Exercise.
A word-for-word copy of the entries, with images excluded, is the expected answer.

**** Supplied entries

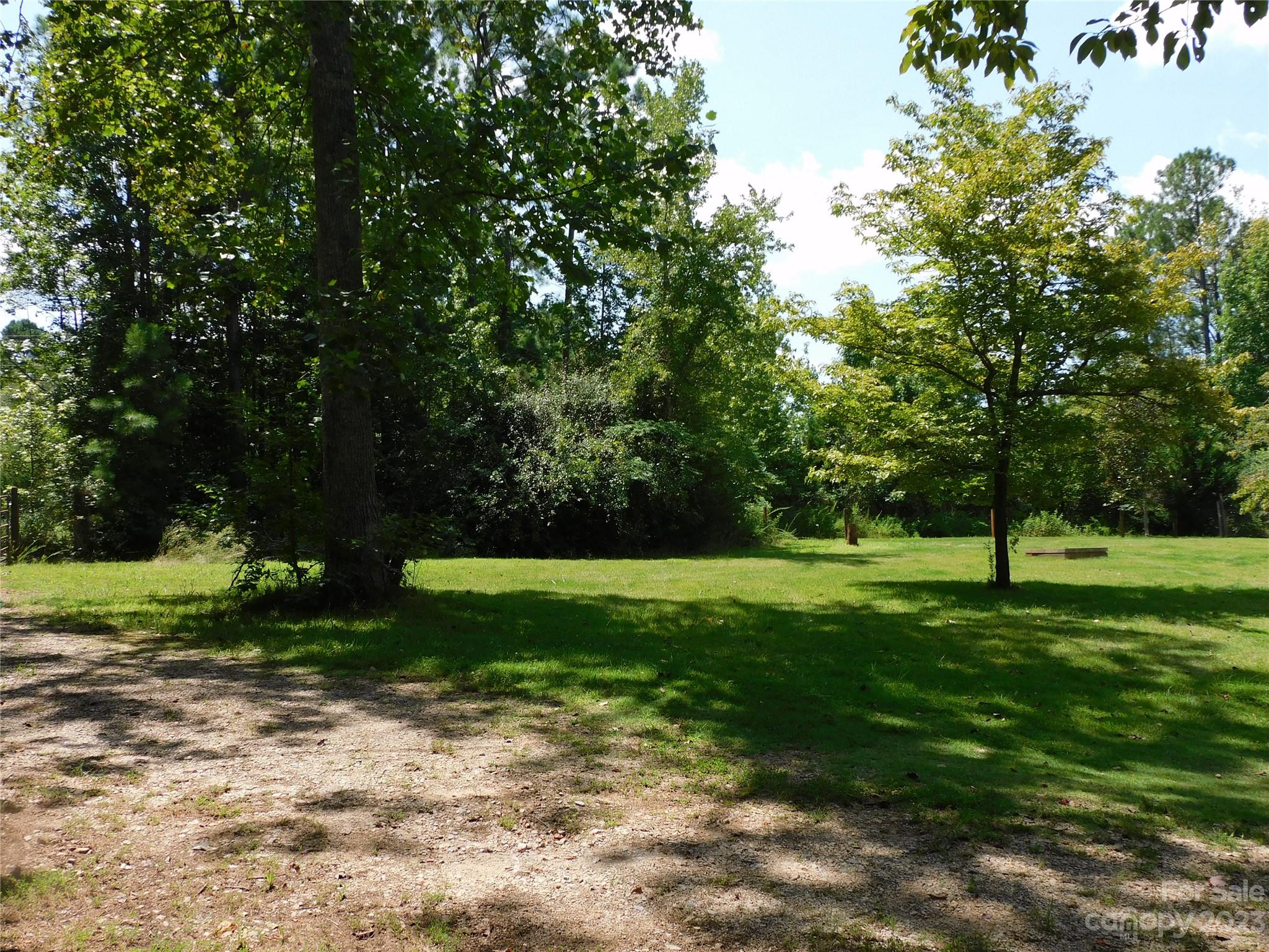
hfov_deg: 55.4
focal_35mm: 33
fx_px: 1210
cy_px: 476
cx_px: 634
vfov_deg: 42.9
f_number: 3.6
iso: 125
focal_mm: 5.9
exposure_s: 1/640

********

Written response.
hfov_deg: 55.4
focal_35mm: 33
fx_px: 1210
cy_px: 476
cx_px: 634
vfov_deg: 42.9
f_number: 3.6
iso: 125
focal_mm: 5.9
exposure_s: 1/640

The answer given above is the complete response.